Vivemos um tempo em que discursos ideológicos já não conseguem esconder realidades duras: Estados capturados pelo crime organizado, economias corroídas pela corrupção e populações inteiras empurradas para o êxodo. A Venezuela tornou-se um exemplo extremo desse colapso institucional, e fingir que isso não existe seria um erro histórico.
A decisão americana, hoje, precisa ser lida como um gesto de assertividade política num mundo que clama por respostas concretas. Não se trata de intervenção gratuita, mas de uma mensagem direta: o poder não é ilimitado, e cargos não concedem imunidade moral ou jurídica diante de crimes que atravessam fronteiras e afetam a segurança global.
O mais relevante neste momento é compreender o simbolismo do agora. O dia de hoje não fala apenas de Maduro; fala de um novo ambiente internacional, em que líderes passam a ser responsabilizados por aquilo que fazem com seus povos e com a estabilidade regional. O mundo começa a deixar claro que regimes sustentados pelo medo, pela miséria e por alianças criminosas não podem mais se esconder atrás de discursos nacionalistas.

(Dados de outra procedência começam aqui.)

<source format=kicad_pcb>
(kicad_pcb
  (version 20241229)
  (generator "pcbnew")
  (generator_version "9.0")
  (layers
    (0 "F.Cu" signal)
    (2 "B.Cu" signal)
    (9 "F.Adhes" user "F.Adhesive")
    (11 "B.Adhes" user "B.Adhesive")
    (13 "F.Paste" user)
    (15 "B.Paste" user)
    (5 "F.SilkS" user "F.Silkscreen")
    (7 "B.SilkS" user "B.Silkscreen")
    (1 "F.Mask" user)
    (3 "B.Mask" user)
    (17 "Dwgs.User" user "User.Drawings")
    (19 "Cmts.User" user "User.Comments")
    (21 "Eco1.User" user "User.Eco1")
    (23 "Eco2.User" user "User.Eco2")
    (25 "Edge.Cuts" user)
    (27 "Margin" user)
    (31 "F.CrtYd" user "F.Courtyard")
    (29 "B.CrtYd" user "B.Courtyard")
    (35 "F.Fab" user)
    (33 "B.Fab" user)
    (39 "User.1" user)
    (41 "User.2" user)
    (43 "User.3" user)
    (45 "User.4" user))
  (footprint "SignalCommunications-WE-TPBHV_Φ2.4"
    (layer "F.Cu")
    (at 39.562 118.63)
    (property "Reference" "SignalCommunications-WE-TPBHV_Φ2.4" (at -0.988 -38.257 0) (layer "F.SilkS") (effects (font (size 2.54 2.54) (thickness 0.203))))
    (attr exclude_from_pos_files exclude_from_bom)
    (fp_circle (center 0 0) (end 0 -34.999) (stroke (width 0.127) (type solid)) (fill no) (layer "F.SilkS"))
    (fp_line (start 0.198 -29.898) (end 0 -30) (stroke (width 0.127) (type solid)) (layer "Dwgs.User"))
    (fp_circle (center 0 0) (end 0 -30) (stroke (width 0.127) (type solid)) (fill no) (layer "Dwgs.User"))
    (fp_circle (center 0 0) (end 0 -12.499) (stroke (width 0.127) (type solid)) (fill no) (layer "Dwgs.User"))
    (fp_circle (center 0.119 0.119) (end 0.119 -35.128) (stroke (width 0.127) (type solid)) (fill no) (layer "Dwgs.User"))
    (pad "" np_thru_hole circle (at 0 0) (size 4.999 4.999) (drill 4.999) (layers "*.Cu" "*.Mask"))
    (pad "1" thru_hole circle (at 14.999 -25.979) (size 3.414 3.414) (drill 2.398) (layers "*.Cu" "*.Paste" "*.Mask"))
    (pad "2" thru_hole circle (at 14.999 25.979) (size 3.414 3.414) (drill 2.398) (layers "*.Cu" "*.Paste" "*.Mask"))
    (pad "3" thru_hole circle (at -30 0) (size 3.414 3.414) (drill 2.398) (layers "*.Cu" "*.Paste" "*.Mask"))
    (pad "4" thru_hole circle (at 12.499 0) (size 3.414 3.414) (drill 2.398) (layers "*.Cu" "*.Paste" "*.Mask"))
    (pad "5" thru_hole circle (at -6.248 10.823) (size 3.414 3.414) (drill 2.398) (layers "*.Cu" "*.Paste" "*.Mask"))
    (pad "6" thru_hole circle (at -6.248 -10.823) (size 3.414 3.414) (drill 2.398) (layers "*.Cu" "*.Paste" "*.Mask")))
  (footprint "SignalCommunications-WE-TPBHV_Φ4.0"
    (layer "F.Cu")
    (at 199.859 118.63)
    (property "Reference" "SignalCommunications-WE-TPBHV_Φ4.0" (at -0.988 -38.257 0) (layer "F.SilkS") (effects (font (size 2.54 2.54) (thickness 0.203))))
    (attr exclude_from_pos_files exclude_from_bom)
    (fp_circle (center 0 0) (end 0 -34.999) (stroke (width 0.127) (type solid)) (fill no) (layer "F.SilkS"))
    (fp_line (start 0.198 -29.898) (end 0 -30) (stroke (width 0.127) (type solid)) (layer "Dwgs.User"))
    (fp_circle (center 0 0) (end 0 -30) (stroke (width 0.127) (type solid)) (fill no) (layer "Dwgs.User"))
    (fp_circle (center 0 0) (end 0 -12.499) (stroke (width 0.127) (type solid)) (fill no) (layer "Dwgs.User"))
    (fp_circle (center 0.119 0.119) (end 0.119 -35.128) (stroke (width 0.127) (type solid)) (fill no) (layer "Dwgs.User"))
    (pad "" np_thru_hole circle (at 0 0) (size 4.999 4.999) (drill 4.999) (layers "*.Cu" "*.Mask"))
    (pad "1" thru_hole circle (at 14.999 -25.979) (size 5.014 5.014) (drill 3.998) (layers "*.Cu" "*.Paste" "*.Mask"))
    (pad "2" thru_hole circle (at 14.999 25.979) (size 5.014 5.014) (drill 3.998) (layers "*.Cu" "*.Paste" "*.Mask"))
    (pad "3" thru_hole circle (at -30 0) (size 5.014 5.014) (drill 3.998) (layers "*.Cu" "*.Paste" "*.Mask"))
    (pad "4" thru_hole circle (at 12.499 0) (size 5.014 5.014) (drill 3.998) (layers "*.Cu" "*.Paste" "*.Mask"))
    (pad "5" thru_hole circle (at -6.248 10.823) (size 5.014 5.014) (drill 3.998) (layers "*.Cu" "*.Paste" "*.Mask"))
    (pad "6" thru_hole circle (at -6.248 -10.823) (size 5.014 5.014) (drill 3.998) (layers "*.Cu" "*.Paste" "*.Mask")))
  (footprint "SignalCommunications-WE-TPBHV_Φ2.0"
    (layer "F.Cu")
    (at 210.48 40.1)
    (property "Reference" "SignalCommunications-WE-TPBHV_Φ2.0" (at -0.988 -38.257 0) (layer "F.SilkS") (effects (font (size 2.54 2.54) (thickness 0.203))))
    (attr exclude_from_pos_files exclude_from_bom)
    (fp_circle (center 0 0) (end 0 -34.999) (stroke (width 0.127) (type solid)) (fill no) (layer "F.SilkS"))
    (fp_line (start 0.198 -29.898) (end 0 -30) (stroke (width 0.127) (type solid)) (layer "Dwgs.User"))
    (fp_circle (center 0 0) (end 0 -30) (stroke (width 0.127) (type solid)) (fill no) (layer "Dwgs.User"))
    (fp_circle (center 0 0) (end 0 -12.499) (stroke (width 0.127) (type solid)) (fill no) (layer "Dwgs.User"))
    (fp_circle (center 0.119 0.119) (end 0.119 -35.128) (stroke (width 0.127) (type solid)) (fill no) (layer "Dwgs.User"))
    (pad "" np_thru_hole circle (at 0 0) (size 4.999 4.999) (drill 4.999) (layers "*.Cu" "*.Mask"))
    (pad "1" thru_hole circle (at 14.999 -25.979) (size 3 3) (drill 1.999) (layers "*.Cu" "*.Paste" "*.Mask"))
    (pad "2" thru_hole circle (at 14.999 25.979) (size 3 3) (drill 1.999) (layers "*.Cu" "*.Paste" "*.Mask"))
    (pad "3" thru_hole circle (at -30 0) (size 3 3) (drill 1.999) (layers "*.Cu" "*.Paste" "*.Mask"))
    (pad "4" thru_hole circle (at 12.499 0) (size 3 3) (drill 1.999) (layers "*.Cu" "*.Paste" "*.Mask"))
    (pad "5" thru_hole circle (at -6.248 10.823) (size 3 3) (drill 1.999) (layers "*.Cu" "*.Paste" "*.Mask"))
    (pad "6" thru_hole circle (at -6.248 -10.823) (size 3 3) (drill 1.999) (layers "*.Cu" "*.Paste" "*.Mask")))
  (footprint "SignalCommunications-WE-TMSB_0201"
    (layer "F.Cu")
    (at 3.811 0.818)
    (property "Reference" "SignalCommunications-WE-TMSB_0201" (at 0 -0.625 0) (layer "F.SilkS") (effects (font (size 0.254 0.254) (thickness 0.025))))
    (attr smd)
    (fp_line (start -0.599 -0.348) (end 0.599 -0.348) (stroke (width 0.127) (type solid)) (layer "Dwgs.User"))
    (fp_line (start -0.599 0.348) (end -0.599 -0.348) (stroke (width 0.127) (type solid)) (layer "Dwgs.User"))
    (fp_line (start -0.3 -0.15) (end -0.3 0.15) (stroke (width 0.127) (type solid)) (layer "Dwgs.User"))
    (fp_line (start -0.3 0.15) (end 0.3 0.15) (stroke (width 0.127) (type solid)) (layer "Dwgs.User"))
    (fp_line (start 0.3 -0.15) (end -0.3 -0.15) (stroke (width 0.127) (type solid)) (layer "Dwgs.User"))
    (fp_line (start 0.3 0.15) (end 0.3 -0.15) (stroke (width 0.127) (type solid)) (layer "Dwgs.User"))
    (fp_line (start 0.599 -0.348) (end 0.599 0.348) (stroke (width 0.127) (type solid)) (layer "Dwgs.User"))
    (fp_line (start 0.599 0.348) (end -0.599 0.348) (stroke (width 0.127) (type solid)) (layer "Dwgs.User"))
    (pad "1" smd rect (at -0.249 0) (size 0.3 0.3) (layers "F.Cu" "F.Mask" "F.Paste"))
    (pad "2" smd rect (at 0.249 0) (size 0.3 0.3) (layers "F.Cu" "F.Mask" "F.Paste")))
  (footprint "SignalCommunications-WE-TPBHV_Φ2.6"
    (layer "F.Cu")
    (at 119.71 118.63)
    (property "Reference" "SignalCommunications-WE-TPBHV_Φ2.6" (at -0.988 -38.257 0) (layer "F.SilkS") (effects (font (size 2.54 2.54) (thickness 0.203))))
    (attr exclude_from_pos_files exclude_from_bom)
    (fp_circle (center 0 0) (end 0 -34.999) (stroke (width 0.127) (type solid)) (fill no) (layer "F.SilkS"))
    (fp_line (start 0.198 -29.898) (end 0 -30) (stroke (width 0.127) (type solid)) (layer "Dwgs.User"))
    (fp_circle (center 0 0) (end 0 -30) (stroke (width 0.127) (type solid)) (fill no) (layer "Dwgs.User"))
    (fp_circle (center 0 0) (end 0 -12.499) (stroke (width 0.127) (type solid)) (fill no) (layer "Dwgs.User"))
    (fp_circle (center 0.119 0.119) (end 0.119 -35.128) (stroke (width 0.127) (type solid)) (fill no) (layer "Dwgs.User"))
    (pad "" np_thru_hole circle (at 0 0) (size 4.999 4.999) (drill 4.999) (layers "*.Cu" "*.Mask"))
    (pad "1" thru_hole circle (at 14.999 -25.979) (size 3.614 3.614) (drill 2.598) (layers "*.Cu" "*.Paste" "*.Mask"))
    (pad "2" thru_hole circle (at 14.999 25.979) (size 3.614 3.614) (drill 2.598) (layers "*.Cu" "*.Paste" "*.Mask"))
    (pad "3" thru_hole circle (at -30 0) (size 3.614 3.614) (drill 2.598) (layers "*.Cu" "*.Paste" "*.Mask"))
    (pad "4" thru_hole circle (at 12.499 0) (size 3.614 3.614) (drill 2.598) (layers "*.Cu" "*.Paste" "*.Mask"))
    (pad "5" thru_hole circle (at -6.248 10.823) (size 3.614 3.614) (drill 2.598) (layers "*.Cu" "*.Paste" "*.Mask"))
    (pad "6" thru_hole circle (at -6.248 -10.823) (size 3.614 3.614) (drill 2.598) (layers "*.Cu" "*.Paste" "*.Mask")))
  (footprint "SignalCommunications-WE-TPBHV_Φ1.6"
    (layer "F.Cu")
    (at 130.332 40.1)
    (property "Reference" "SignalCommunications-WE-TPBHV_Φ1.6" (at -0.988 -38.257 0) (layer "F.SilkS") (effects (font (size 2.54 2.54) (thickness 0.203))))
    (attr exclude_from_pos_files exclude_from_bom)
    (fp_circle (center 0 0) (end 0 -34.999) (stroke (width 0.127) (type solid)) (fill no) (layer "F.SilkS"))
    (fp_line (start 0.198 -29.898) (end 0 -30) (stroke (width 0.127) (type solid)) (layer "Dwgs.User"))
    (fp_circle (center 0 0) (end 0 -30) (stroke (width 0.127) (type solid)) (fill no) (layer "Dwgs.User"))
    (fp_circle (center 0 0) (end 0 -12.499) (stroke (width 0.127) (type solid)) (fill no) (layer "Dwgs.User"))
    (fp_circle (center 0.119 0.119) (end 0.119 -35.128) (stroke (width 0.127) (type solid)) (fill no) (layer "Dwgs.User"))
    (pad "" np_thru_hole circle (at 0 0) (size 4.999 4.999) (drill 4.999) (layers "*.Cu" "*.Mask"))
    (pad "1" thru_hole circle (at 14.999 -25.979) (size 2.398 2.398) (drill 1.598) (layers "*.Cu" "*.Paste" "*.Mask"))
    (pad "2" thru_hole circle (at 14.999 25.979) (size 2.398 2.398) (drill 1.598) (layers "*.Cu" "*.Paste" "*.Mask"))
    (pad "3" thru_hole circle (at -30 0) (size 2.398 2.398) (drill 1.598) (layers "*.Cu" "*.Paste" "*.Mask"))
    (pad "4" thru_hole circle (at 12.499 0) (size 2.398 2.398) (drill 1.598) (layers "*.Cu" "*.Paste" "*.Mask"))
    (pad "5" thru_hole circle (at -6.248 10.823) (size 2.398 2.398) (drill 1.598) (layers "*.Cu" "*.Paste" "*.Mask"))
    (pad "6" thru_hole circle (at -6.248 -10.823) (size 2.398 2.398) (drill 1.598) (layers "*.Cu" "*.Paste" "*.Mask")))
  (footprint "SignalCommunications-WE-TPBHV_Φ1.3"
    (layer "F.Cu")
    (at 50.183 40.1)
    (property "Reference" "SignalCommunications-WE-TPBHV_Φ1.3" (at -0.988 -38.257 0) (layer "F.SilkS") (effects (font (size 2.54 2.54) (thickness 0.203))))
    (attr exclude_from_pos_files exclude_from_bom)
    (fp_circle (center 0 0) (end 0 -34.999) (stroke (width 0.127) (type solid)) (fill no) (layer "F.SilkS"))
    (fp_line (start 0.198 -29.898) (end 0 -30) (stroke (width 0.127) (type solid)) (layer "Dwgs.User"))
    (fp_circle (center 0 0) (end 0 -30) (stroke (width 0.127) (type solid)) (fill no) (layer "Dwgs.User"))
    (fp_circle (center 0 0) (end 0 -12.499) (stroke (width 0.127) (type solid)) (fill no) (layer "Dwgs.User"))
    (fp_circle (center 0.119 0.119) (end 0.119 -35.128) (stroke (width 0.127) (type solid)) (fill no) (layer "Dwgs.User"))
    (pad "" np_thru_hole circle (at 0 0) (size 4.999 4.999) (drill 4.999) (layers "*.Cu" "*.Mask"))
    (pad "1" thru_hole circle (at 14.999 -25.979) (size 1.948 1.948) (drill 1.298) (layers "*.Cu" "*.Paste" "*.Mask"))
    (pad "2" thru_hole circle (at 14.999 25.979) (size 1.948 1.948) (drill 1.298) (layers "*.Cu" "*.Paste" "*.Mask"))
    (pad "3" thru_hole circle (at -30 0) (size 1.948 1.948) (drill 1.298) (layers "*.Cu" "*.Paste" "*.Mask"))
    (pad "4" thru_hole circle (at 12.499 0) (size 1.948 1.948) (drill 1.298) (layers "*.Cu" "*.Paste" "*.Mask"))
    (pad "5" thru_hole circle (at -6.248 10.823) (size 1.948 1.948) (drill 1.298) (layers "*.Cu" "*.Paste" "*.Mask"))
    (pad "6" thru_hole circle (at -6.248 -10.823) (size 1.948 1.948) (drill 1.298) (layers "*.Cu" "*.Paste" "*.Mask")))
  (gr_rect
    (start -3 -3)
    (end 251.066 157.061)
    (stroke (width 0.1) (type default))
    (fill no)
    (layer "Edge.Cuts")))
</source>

Os Estados Unidos assumem, mais uma vez, um papel que poucos estão dispostos a exercer: o de agir quando o silêncio se torna cumplicidade. É uma postura que incomoda, gera críticas e divide opiniões, mas que também redefine limites. Em tempos de relativização da democracia e banalização da ilegalidade, alguém precisa dizer que há uma linha que não pode ser cruzada.
Hoje não é apenas mais um dia no noticiário internacional. É o dia em que o mundo sinaliza que a ordem global não pode ser refém de líderes que confundem poder com impunidade. E essa mudança de postura, goste-se ou não, redefine o jogo político a partir de agora.”